▶ [PAGE EXTRACT]
■ ■ ■ ■ ■
The 4 in 1s will work great when we don't need to be so worried about her legs. But she needs to have the same warmth on her legs as she does on her top. So a 1 piece is really the best solution.

I would LOVE to no go anywhere when it gets that cold. But I have to work - she has to go to daycare. And we'd go crazy staying inside for that long. Her daycare goes outside for 2 1 hour plays in the winter up to -20C. We don't have enough money to buy a good snowsuit for that and another one for driving. Especially with all the dressing/undressing in a freezing car that would happen.


----------



## crazylady (Mar 18, 2008)

OK so what are rice socks?
We just moved to Alaska from Oklahoma and I am terrified of the winter cold and my ds.


----------



## Smalls181 (May 12, 2006)

We have wool blankets that we bring out to the car.

Rice socks...? Is that where you fill the socks with rice, sew it up, and then microwave it? They stay really warm for a good while.


----------



## lnitti (Jun 14, 2004)
■ ■ ■ ■ ■
▶ [EXPLORE THE MATERIAL]
a) From the winter-clothing thread, return the passage that opens with the words containing "I would LOVE" and closes with "cold and my ds.", copied word for word.
b) Write the next part of the thread on keeping a child warm in winter cold, continuing from its final line.
The rows that follow come from a separate source and are unrelated to the winter-clothing thread.
■ ■ ■ ■ ■
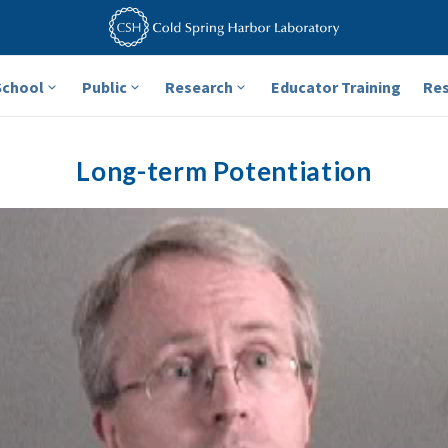
School
Public
Research
Educator Training
Re
Long-term Potentiation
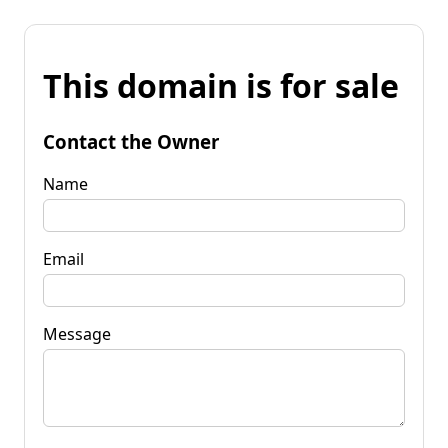
This domain is for sale
Contact the Owner
Name
Email
Message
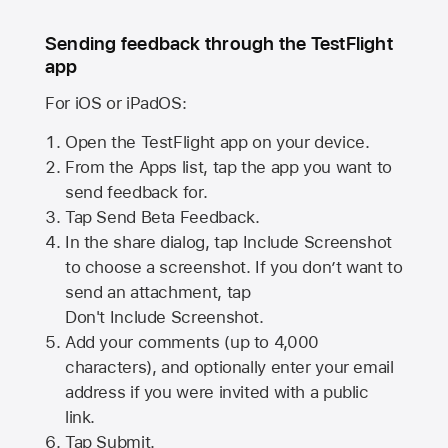
Sending feedback through the TestFlight
app
For iOS or iPadOS:
Open the TestFlight app on your device.
From the Apps list, tap the app you want to
send feedback for.
Tap Send Beta Feedback.
In the share dialog, tap
Include Screenshot
to choose a screenshot. If you don’t want to
send an attachment, tap
Don't Include Screenshot.
Add your comments (up to
4,000
characters), and optionally enter your email
address if you were invited with a public
link.
Tap Submit.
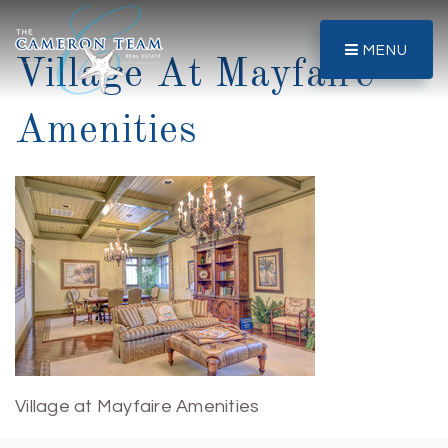
MENU
Village At Mayfaire
Amenities
Village at Mayfaire Amenities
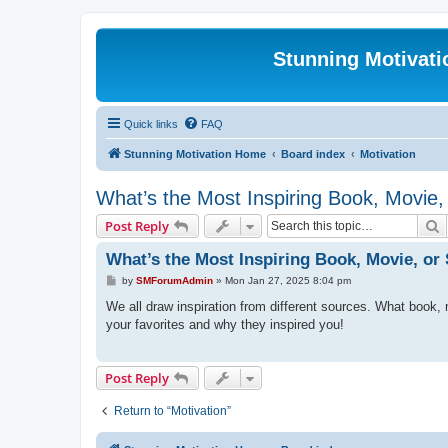
Stunning Motivat
Quick links
FAQ
Stunning Motivation Home
Board index
Motivation
What’s the Most Inspiring Book, Movie
S
Post Reply
What’s the Most Inspiring Book, Movie, o
P
by
SMForumAdmin
»
Mon Jan 27, 2025 8:04 pm
o
s
We all draw inspiration from different sources. What book,
t
your favorites and why they inspired you!
Post Reply
Return to “Motivation”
■ ■ ■ ■ ■
▶ [EXERCISE ANSWERS]
a)
I would LOVE to no go anywhere when it gets that cold. But I have to work - she has to go to daycare. And we'd go crazy staying inside for that long. Her daycare goes outside for 2 1 hour plays in the winter up to -20C. We don't have enough money to buy a good snowsuit for that and another one for driving. Especially with all the dressing/undressing in a freezing car that would happen.


----------



## crazylady (Mar 18, 2008)

OK so what are rice socks?
We just moved to Alaska from Oklahoma and I am terrified of the winter cold and my ds.

b)
We use a warm blanket and carry the kiddos out wrapped in the blanket. open it long enough to buckle the car seat, then re-wrap the blanket. in addition to a thinner jacket/coat. We also had a 1 piece microfiber "snow suit" that was thin for dd1.

However, that only works for going in and out of houses, doesn't help when going in and out of a store, or the childrens museum, etc.


----------



## BetsyS (Nov 8, 2004)

Quote:


Originally Posted by *Kessed* 
I need to say this...

Those solutions are great for people who don't live where it actually gets cold.


And, I always think that the recommendations are a bit of overkill. Where we live, a fleece jacket IS our winter coat, if we wear one. But, to be told that you have to take it off each and every time you get in the car seems a bit excessive. (I asked this question last year, and I was assured that to be very safe, I needed to take the coat off every time)

I think you have to do what is right for your climate.


----------



## chickabiddy (Jan 30, 2004)

Quote:


Originally Posted by *BetsyS* 
And, I always think that the recommendations are a bit of overkill. Where we live, a fleece jacket IS our winter coat, if we wear one. *But, to be told that you have to take it off each and every time you get in the car seems a bit excessive. (I asked this question last year, and I was assured that to be very safe, I needed to take the coat off every time)*

I think you have to do what is right for your climate.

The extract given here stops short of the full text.